▶ **Assignment**: In the blog post below about introverted writers, what is the title of Meghan Tifft's book that is due for release?

▶ **Excerpt to read**:
• • • • • • •

Saturday, 8 August 2015

Introvert Writer


This is a really interesting article, tweeted by @TheAtlantic: An Introverted Writer’s Lament

It's written by author  Meghan Tifft, whose book The Long Fire is due for release later this month. You can preorder (UK/US). I must admit I'm tempted by the blurb. Waiting to see'f it'll come out on Kindle.

The article explores the issue: Writing used to be a solitary profession. How did it become so interminably social?

At first I thought it was just another of these regular articles about 'why do writers have to be promoters too?' I get it, I really do. For every novel I write, I know my facebooking, tweets and blog posts outstrip the word count tenfold. It is draining.

But this article was slightly different, and it really did hit home with other writers (based on retweets, reposts and comments, ironically).

She had me at:

What I want to know is, since when does making art require participation in any community, beyond the intense participation that the art itself is undertaking? Since when am I not contributing to the community if all I want to do is make the art itself? Isn’t the art itself my intimate communication with others, with the world, with the unfolding spectacle of the human struggle as we live and coexist on this earth?....

We’re real-life writers, not actors each in our own third-rate art film about the writing life. Aren’t we?

I thought about this for quite a while. I'm afraid I am a constant self-narrator. I've lost count of the number of blogs I write, more since I split my main blog into a couple of compartmentalised thought streams.

• • • • • • •

▶ **Records**:
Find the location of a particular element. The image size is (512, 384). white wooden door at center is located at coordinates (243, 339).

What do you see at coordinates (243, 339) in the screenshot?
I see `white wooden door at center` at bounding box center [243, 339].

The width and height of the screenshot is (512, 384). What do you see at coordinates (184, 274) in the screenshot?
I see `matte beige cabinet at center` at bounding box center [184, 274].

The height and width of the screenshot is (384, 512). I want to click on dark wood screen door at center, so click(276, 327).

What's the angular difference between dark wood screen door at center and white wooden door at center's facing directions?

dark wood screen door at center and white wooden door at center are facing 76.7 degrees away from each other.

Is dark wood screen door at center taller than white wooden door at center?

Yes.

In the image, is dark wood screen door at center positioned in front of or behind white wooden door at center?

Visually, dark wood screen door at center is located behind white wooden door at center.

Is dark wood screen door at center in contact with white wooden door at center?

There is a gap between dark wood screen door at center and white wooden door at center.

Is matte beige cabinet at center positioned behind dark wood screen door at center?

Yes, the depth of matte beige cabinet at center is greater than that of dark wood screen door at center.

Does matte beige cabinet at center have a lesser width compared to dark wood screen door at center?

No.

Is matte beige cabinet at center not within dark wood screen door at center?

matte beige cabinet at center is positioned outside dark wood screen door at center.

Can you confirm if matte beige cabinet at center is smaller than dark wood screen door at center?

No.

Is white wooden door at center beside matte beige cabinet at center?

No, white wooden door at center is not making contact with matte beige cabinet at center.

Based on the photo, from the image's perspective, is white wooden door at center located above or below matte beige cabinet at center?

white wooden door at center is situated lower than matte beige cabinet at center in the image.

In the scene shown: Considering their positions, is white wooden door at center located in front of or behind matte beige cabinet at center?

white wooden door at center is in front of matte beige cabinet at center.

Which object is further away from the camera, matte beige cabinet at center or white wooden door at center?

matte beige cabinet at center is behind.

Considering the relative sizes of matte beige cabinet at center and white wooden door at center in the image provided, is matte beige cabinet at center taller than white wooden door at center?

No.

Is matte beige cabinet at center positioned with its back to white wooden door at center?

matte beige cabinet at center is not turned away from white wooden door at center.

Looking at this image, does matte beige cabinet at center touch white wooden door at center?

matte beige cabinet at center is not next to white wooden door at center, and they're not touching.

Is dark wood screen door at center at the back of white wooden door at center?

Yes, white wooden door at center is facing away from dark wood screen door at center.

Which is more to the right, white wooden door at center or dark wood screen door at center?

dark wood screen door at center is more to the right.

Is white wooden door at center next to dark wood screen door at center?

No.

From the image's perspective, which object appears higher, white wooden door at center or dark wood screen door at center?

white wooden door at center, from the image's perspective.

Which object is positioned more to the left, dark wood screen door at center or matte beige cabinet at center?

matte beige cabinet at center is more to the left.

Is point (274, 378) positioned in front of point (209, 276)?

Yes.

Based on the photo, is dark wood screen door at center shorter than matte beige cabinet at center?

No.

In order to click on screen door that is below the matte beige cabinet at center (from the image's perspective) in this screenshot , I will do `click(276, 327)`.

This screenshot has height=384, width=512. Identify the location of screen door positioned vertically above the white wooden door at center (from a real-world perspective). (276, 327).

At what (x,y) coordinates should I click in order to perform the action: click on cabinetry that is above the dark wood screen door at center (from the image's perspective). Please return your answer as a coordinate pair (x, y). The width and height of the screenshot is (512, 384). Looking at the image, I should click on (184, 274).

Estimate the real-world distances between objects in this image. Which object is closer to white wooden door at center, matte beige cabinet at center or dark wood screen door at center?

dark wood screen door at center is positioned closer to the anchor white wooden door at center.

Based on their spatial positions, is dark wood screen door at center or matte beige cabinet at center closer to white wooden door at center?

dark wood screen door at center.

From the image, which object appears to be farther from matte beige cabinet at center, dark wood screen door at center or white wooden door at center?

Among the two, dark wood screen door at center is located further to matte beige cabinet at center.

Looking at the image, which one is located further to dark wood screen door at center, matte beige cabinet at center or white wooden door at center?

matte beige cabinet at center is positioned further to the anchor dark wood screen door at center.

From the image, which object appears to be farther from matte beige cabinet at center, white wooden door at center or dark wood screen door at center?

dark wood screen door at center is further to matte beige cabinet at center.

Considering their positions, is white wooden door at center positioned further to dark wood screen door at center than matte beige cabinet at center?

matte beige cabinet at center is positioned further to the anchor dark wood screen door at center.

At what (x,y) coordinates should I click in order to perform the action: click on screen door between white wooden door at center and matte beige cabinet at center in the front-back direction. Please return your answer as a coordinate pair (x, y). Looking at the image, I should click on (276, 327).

• • • • • • •

▶ **Solution to this task**: The Long Fire